▸ **Kurze Aufgabe**
Zieh bitte jede Zeile heraus, die das Wort „instrument“ enthält, und achte dabei auf Groß- und Kleinschreibung.

-- -- --

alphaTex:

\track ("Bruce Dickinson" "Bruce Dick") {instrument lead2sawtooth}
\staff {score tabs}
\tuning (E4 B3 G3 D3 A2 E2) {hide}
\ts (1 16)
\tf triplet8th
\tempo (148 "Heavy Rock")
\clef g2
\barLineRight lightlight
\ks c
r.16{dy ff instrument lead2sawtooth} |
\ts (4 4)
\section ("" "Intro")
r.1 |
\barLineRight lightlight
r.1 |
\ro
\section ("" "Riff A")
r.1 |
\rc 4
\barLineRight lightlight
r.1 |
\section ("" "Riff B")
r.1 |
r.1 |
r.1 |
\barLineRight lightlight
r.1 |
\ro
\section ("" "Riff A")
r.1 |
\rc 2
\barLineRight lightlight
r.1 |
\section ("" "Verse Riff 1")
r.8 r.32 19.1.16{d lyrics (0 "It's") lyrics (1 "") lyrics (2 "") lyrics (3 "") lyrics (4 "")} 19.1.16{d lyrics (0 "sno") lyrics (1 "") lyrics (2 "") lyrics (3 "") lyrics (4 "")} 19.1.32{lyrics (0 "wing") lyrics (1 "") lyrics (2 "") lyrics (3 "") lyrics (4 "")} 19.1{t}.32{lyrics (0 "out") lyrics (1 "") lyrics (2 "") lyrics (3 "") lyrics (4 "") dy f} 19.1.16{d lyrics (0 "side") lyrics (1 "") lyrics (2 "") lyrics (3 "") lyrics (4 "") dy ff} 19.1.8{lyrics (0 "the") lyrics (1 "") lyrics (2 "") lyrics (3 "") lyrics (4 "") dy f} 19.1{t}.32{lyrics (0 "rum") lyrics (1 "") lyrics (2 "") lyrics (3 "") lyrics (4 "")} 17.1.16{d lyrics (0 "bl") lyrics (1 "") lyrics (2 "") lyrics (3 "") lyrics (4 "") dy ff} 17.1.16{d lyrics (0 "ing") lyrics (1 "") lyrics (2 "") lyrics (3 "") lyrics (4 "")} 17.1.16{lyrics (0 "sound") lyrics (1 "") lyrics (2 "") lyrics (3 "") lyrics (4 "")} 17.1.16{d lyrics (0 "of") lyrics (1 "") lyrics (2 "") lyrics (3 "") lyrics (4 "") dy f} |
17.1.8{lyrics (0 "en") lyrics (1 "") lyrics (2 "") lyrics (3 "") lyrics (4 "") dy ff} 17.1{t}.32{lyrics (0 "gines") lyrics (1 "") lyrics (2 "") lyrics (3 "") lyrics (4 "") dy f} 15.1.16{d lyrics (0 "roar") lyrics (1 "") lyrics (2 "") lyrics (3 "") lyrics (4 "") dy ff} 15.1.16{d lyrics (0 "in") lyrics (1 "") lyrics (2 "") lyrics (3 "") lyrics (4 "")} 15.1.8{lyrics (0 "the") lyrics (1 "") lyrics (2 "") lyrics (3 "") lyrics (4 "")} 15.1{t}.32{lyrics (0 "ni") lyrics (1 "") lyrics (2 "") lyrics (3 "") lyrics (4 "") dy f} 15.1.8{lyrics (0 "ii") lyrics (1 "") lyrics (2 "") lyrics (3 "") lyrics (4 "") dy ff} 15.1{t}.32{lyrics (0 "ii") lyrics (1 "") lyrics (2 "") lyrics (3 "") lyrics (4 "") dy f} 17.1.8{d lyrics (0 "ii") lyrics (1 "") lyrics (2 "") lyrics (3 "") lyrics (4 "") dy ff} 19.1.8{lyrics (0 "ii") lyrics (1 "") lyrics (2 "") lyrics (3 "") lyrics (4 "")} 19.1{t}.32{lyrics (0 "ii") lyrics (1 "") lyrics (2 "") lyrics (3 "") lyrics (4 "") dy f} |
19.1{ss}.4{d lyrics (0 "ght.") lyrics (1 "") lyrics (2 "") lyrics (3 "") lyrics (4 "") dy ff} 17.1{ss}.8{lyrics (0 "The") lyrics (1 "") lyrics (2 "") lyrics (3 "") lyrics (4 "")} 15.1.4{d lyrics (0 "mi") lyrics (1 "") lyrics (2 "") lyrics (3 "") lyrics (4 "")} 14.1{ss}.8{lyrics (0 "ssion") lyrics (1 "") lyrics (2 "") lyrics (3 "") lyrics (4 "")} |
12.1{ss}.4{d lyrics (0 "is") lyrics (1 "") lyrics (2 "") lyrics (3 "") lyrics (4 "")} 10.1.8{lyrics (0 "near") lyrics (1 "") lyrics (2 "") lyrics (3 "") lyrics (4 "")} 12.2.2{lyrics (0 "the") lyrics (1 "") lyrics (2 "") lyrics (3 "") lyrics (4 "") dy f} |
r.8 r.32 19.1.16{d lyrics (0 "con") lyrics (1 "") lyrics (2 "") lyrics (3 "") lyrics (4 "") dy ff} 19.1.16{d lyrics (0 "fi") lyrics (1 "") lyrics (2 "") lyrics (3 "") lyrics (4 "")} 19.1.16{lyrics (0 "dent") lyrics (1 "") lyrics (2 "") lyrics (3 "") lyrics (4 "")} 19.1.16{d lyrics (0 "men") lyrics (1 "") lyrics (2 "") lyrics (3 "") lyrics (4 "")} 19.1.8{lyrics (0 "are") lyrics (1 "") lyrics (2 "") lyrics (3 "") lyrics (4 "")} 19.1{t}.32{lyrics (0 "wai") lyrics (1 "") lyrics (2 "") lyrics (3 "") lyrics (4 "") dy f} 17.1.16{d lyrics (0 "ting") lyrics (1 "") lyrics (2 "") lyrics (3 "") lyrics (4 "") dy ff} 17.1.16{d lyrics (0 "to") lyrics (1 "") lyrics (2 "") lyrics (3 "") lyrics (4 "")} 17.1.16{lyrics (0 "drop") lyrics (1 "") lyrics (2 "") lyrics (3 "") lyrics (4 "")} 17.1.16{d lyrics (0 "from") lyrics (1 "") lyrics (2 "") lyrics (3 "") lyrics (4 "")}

-- -- --

▸ **Lösung der Aufgabe**
\track ("Bruce Dickinson" "Bruce Dick") {instrument lead2sawtooth}
r.16{dy ff instrument lead2sawtooth} |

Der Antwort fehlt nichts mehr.